----- Provided passage -----

Machine Learning With Python: Data Preprocessing Techniques
This article will discuss and look at the most popular data preprocessing techniques used for machine learning, and explore methods to clean, transform, and scale data.
Join the DZone community and get the full member experience.
Join For FreeMachine learning continues to be one of the most rapidly advancing and in-demand fields of technology. Machine learning, a branch of artificial intelligence, enables computer systems to learn and adopt human-like qualities, ultimately leading to the development of artificially intelligent machines. Eight key human-like qualities that can be imparted to a computer using machine learning as part of the field of artificial intelligence are presented in the table below.
Human Quality |
AI Discipline (using ML approach) |
Sight |
Computer Vision |
Speech |
Natural Language Processing (NLP) |
Locomotion |
Robotics |
Understanding |
Knowledge Representation and Reasoning |
Touch |
Haptics |
Emotional Intelligence |
Affective Computing (aka. Emotion AI) |
Creativity |
Generative Adversarial Networks (GANs) |
Decision-Making |
Reinforcement Learning |
However, the process of creating artificial intelligence requires large volumes of data. In machine learning, the more data that we have and train the model on, the better the model (AI agent) becomes at processing the given prompts or inputs and ultimately doing the task(s) for which it was trained.
This data is not fed into the machine learning algorithms in its raw form. It (the data) must first undergo various inspections and phases of data cleansing and preparation before it is fed into the learning algorithms. We call this phase of the machine learning life cycle, the data preprocessing phase. As implied by the name, this phase consists of all the operations and procedures that will be applied to our dataset (rows/columns of values) to bring it into a cleaned state so that it will be accepted by the machine learning algorithm to start the training/learning process.
This article will discuss and look at the most popular data preprocessing techniques used for machine learning. We will explore various methods to clean, transform, and scale our data. All exploration and practical examples will be done using Python code snippets to guide you with hands-on experience on how these techniques can be implemented effectively for your machine learning project.
Why Preprocess Data?
The literal holistic reason for preprocessing data is so that the data is accepted by the machine learning algorithm and thus, the training process can begin. However, if we look at the intrinsic inner workings of the machine learning framework itself, more reasons can be provided. The table below discusses the 5 key reasons (advantages) for preprocessing your data for the subsequent machine learning task.
Reason |
Explanation |
Improved Data Quality |
Data Preprocessing ensures that your data is consistent, accurate, and reliable. |
Improved Model Performance |
Data Preprocessing allows your AI Model to capture trends and patterns on deeper and more accurate levels. |
Increased Accuracy |
Data Preprocessing allows the model evaluation metrics to be better and reflect a more accurate overview of the ML model. |
Decreased Training Time |
By feeding the algorithm data that has been cleaned, you are allowing the algorithm to run at its optimum level thereby reducing the computation time and removing unnecessary strain on computing resources. |
Feature Engineering |
By preprocessing your data, the machine learning practitioner can gauge the impact that certain features have on the model. This means that the ML practitioner can select the features that are most relevant for model construction. |
In its raw state, data can have a magnitude of errors and noise in it. Data preprocessing seeks to clean and free the data from these errors. Common challenges that are experienced with raw data include, but are not limited to, the following:
- Missing values: Null values or NaN (Not-a-Number)

----- Listed records -----

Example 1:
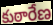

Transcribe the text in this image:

కుఠారేణ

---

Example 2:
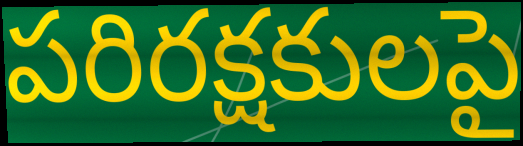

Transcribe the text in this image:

పరిరక్షకులపై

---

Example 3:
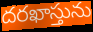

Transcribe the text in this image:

దరఖాస్తును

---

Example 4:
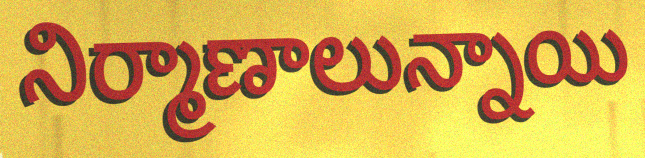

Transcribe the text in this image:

నిర్మాణాలున్నాయి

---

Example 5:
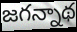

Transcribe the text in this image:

జగన్నాథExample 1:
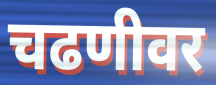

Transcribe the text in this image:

चढणीवर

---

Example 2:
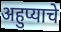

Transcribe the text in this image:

अहुप्याचे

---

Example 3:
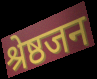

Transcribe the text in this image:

श्रेष्ठजन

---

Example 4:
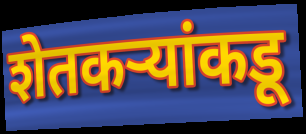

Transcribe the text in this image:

शेतकऱ्यांकडू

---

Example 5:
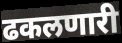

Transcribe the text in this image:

ढकलणारी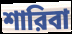
শারিবাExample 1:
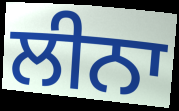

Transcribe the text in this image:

ਲੀਨਾ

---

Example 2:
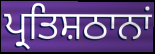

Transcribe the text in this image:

ਪ੍ਰਤਿਸ਼ਠਾਨਾਂ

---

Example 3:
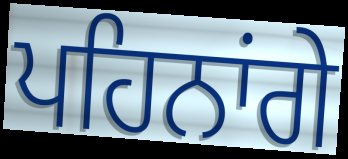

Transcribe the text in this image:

ਪਹਿਨਾਂਗੇ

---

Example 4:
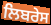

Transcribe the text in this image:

ਲਿਬਰੇਸ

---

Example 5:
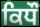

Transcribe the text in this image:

ਕਿਧੌ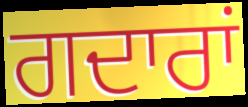
ਗਦਾਰਾਂ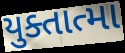
યુક્તાત્માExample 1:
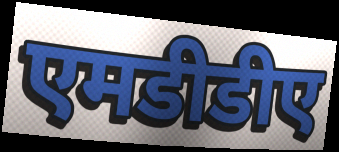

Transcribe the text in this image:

एमडीडीए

-----

- **Required tasks**:
A. List the five reasons for preprocessing data that the data preprocessing article gives in its table.
B. Rewrite the paragraph of the data preprocessing article that begins "This data is not fed into the machine learning algorithms" as a short bulleted list that keeps its main facts.
C. Resume the data preprocessing article from the point where it stops.

- **Answers to each task**:
A.
1. Improved Data Quality
2. Improved Model Performance
3. Increased Accuracy
4. Decreased Training Time
5. Feature Engineering

B.
- Raw data is not fed directly into machine learning algorithms.
- It must first pass through inspections and stages of cleansing and preparation.
- This stage of the machine learning life cycle is called the data preprocessing phase.
- It covers all the operations applied to the dataset (rows and columns of values) to bring it into a clean state.
- Once clean, the data is accepted by the algorithm and training can begin.

C.
- Noisy data: Outliers or incorrectly captured data points
- Inconsistent data: Different data formatting inside the same file
- Imbalanced data: Unequal class distributions (experienced in classification tasks)
In the following sections of this article, we will proceed to work with hands-on examples of Data Preprocessing.
Data Preprocessing Techniques in Python
The frameworks that we will utilize to work with practical examples of data preprocessing:
NumPy
Pandas
SciKit Learn
Handling Missing Values
The most popular techniques to handle missing values are removal and imputation. It is interesting to note that irrespective of what operation you are trying to perform if there is at least one null (NaN) inside your calculation or process, then the entire operation will fail and evaluate to a NaN (null/missing/error) value.
Removal
This is when we remove the rows or columns that contain the missing value(s). This is typically done when the proportion of missing data is relatively small compared to the entire dataset.
Example
Output
Imputation
This is when we replace the missing values in our data, with substituted values. The substituted value is commonly the mean, median, or mode of the data for that column. The term given to this process is imputation.
Example
Output
Handling Noisy Data
Our data is said to be noisy when we have outliers or irrelevant data points present. This noise can distort our model and therefore, our analysis. The common preprocessing techniques for handling noisy data include smoothing and binning.
Smoothing
This data preprocessing technique involves employing operations such as moving averages to reduce noise and identify trends. This allows for the essence of the data to be encapsulated.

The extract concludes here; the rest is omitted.